RBSE Class 12 Economics Notes Chapter 17 Money: Meaning, Functions and Importance

Rajasthan Board RBSE Class 12 Economics Notes Chapter 17 Money: Meaning, Functions and Importance

  • The exchange of goods against other goods without the use of money is called barter system.
  • In barter system, people used to exchange goods for fulfilment of their needs.
  • Many difficulties were faced in exchanging goods/services through barter system.
  • To overcome the difficulties of barter system, money was invented as a common medium of exchange.
  • Invention of money is thought to be the most important among the inventions of human civilization.
  • After the invention of money, the difficulties of exchange of goods through barter system were removed.
  • After the invention of money, all types of exchanges took place through use of currency.
  • Now, money began to be accepted as a medium of exchange and a measure of value.
  • Money also functions as a tool for accumulation of value and unit of accountancy.
  • There are many definitions of money. In simple words, money is accepted as a medium of exchange and acts as a measure and a store of value and basis of deferred payments which is accepted by the people in an independent, extensive and general form.
  • With the help of money, a person can easily transfer his purchasing power to another person. It is a basis of credit.
  • Money provides liquidity to capital or wealth.
  • In the present time, mone;/ has become an important component in economic field.
  • Money is a basis of market system and a key to measure economic development-
  • Money has made conversion of savings into investment easier.
  • Money is also a basis of social prestige.
  • Money has made possible the division of labour and specialisation in the industrial world.
  • It is necessary to keep proper control on money, otherwise it can become a reason for inflation.
  • It is a correct saying that “Money is a good Servant, but a bad Mistress”.
  • Demonetization is a process through which the central bank of a country seizes legality of currency in circulation to put out of circulation black money and fake currency, and issues new currency.

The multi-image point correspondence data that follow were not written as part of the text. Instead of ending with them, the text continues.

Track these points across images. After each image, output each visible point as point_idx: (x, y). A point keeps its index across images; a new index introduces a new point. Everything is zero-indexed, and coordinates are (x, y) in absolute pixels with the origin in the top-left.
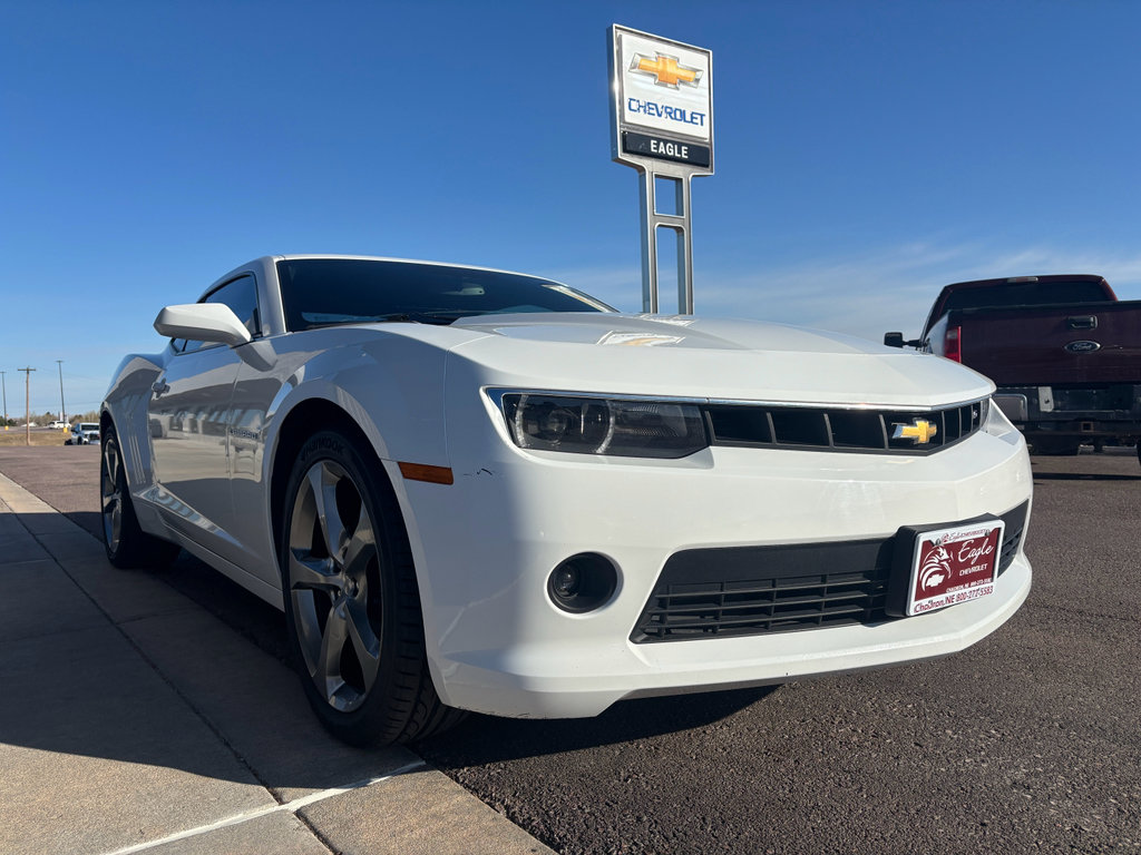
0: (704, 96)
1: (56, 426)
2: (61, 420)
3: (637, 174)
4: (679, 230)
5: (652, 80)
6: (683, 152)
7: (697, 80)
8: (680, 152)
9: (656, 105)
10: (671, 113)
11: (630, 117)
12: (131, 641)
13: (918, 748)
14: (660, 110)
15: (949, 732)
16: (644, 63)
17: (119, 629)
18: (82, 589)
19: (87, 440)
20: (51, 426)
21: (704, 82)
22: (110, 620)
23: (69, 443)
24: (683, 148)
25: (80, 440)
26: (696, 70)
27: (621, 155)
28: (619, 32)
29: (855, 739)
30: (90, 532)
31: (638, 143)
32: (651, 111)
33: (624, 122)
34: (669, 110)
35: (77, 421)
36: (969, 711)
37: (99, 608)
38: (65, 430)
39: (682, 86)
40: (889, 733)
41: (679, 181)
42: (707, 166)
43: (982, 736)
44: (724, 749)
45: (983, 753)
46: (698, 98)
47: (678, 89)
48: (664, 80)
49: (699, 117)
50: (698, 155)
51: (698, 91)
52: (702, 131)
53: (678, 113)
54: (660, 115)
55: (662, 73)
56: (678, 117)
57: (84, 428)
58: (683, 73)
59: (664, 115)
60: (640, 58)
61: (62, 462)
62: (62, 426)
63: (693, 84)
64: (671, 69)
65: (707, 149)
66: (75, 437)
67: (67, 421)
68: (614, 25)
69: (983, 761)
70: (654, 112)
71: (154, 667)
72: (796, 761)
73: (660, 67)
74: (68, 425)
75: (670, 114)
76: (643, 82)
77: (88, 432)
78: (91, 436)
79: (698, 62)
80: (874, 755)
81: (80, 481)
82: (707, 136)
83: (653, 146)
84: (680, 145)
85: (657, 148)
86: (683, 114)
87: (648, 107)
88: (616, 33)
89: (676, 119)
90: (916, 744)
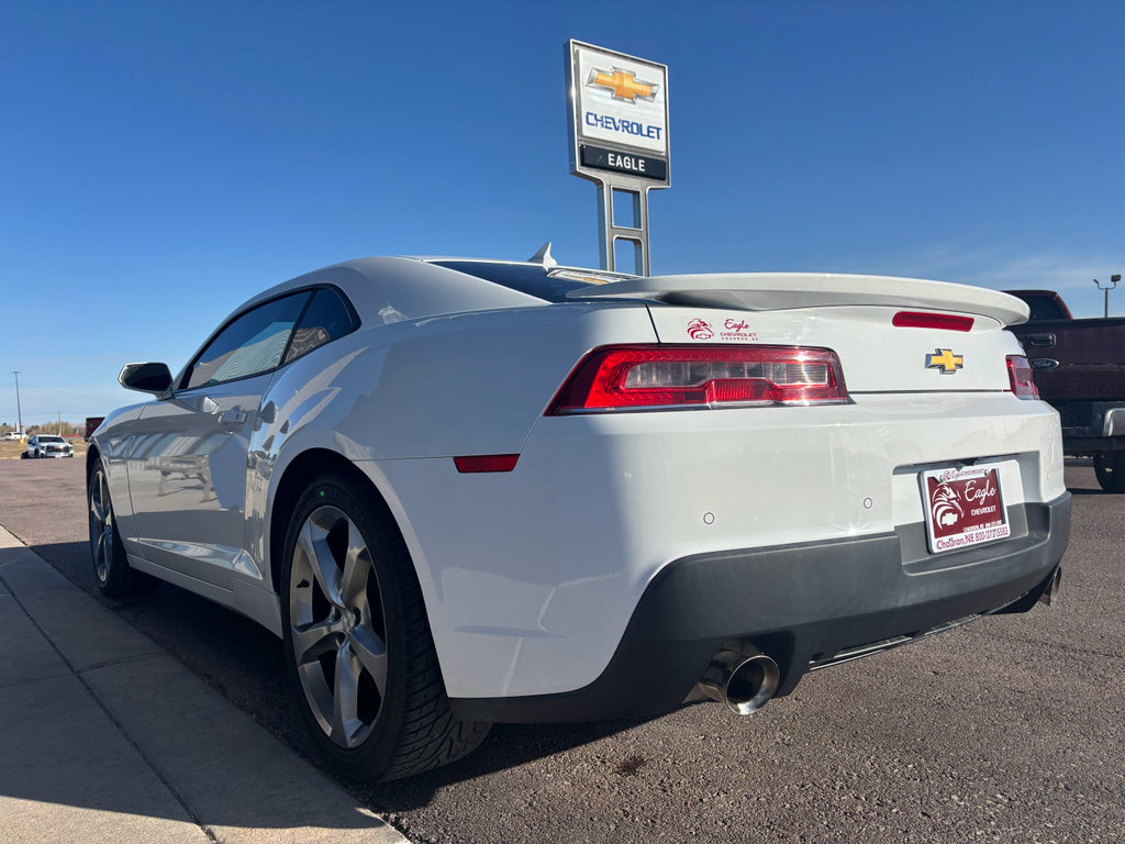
0: (660, 110)
1: (13, 437)
2: (18, 431)
3: (596, 187)
4: (637, 242)
5: (609, 94)
6: (640, 165)
7: (653, 95)
8: (637, 165)
9: (613, 119)
10: (627, 126)
11: (588, 131)
12: (92, 693)
13: (926, 818)
14: (617, 124)
15: (955, 797)
16: (601, 77)
17: (80, 677)
18: (41, 631)
19: (43, 452)
20: (8, 437)
21: (660, 96)
22: (70, 666)
23: (26, 456)
24: (640, 161)
25: (37, 451)
26: (652, 85)
27: (579, 168)
28: (577, 47)
29: (860, 808)
30: (48, 561)
31: (596, 156)
32: (609, 125)
33: (582, 136)
34: (625, 124)
35: (34, 432)
36: (972, 772)
37: (59, 653)
38: (22, 441)
39: (638, 101)
40: (894, 801)
41: (636, 194)
42: (663, 179)
43: (989, 802)
44: (725, 822)
45: (993, 823)
46: (654, 112)
47: (634, 103)
48: (620, 94)
49: (655, 130)
50: (654, 168)
51: (653, 105)
52: (659, 145)
53: (635, 126)
54: (617, 129)
55: (619, 87)
56: (635, 131)
57: (41, 440)
58: (640, 87)
59: (621, 128)
60: (597, 73)
61: (19, 479)
62: (18, 437)
63: (649, 98)
64: (627, 83)
65: (664, 163)
66: (31, 449)
67: (24, 432)
68: (571, 40)
69: (994, 833)
70: (612, 125)
71: (118, 725)
72: (802, 837)
73: (617, 82)
74: (24, 436)
75: (627, 128)
76: (599, 96)
77: (45, 444)
78: (48, 448)
79: (655, 76)
80: (882, 829)
81: (37, 501)
82: (664, 150)
83: (610, 159)
84: (637, 159)
85: (615, 162)
86: (640, 127)
87: (606, 122)
88: (573, 48)
89: (632, 132)
90: (924, 814)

RBSE Class 12 Economics Notes Chapter 17 Money: Meaning, Functions and Importance

Important Definition of money

  1. According to Hartley Withers, “Money, is that commodity through which we sell and purchase goods”.
  2. According to Walker, “Currency is that which does the work of a currency”.
  3. According to Knapp, “Anything which is declared by the state as money, becomes money”.
  4. According to Seligman, “Money is one thing that possesses general acceptability”.
  5. According to Kinley, “Money is such commodity which is generally used and accepted as a medium of exchange and measure of value.”
  6. According to Marshall, “Money includes all these commodities which are generally accepted without investigation and doubt for purchase of goods and services and as a means to pay for expenses at a specific place and time.”

RBSE Class 12 Economics Notes Chapter 17 Money: Meaning, Functions and Importance

Important terminology

  1. Barter system : In this system, people fulfil their various needs through exchange of goods.
  2. Money : Money (currency) is any such thing which is readily accepted as medium of exchange, measure of value, and value transfer and value storage.
  3. Store of value : Store of value implies store of wealth as currency for future use.
  4. Legal Money : Legal money implies such currency the acceptability of which is legally binding on common people.
  5. Deferred payment : Deferred payments refer to those payments which are not made immediately, but are made at some time in the future.
  6. Double Combination : Double combination of wants implies that the two individuals are in possession of such goods which they are willing to exchange for the satisfaction of their wants.
  7. Indivisible Commodity : Indivisible commodities are those whose value becomes much lesser or zero if divided into parts. Example – Buffalo, Cow, etc.
  8. Ability to pay : If someone is in a position to pay back his loans it is called his ability to pay.
  9. Liquidity : Money can be used immediately for any purpose at any time. This feature of money is termed as liquidity.
  10. Accounting unit : When various transactions are accounted in terms of money then it works as an accounting unit.